SAN JOSE, California — Disaggregation of hardware and software has created interest in open source at both layers of networks. But in an acknowledgement that these layers still need to work together, yesterday, the Linux Foundation Networking (LFN) group and the Open Compute Project (OCP) announced they plan to collaborate to harmonize hardware and software.
“The leader in open hardware, OCP, and the leader in open source software, the Linux Foundation, are coming together to provide an end-to-end stack,” said Arpit Joshipura, LFN’s general manager.
The Linux Foundation’s OPNFV project already integrates OCP hardware into relevant network functions virtualization (NFV) reference architectures. And OPNFV and OCP have been collaborating on activities such as plugfests and joint demos. For example, at a December 2016 plugfest, OPNFV tested some of its software on OCP-based servers and switches provided by Lenovo and Nokia.
“The OCP has been quite successful at disaggregating traditional IT gear and creating vanity free ingredients,” said Bill Carter, chief technology officer of OCP, in a statement. “It is now time to carefully select the ideal hardware and software ingredients to re-integrate into efficient solutions. The work being done by OPNFV is a key piece of that re-integration.”
“We are first allowing our communities to collaborate,” said Joshipura at yesterday’s summit. “We have to provide a set of testing that is a collaboration between hardware and software.”

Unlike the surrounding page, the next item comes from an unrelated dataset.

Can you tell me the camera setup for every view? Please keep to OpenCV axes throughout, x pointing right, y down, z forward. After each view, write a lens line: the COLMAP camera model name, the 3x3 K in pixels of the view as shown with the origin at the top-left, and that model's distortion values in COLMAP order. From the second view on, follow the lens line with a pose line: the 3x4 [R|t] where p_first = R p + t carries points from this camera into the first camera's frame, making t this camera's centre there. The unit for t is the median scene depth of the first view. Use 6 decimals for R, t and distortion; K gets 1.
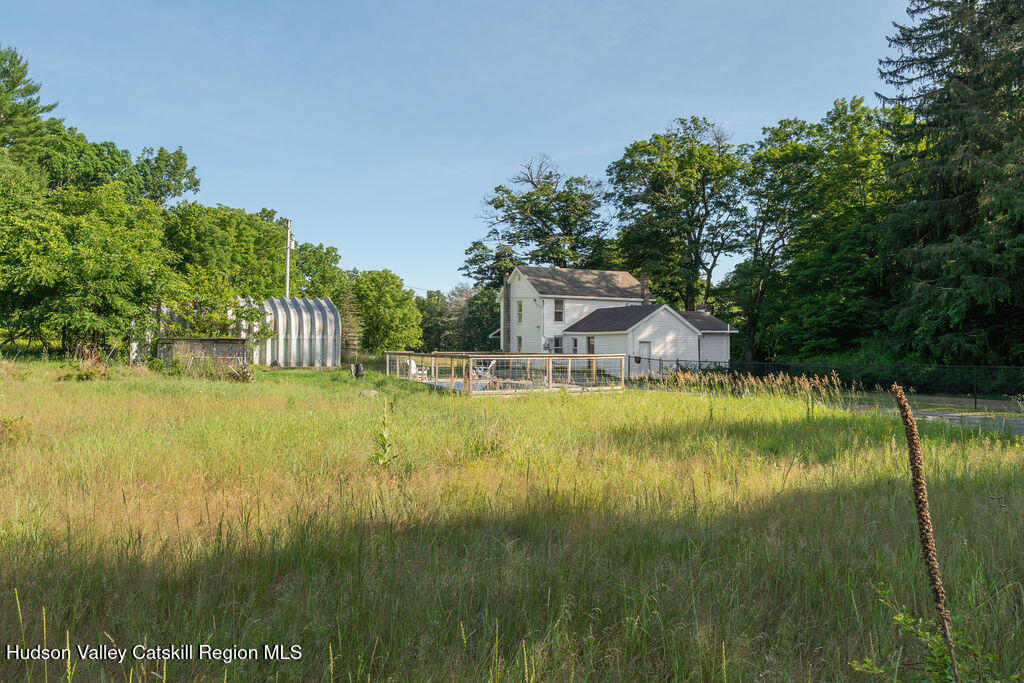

In addition to its ongoing work with OPNFV, the OCP will work with LFN to create new open networking features, more scalability, greater harmonization with switch network operating systems, and increased interoperability for NFV.
In the longer term, the two groups want to make it easy for users to select the silicon, hardware, software, and management and network orchestration (MANO) that best suits their use cases. Joshipura added, “It’s mandatory to automate networks before 5G and IoT.”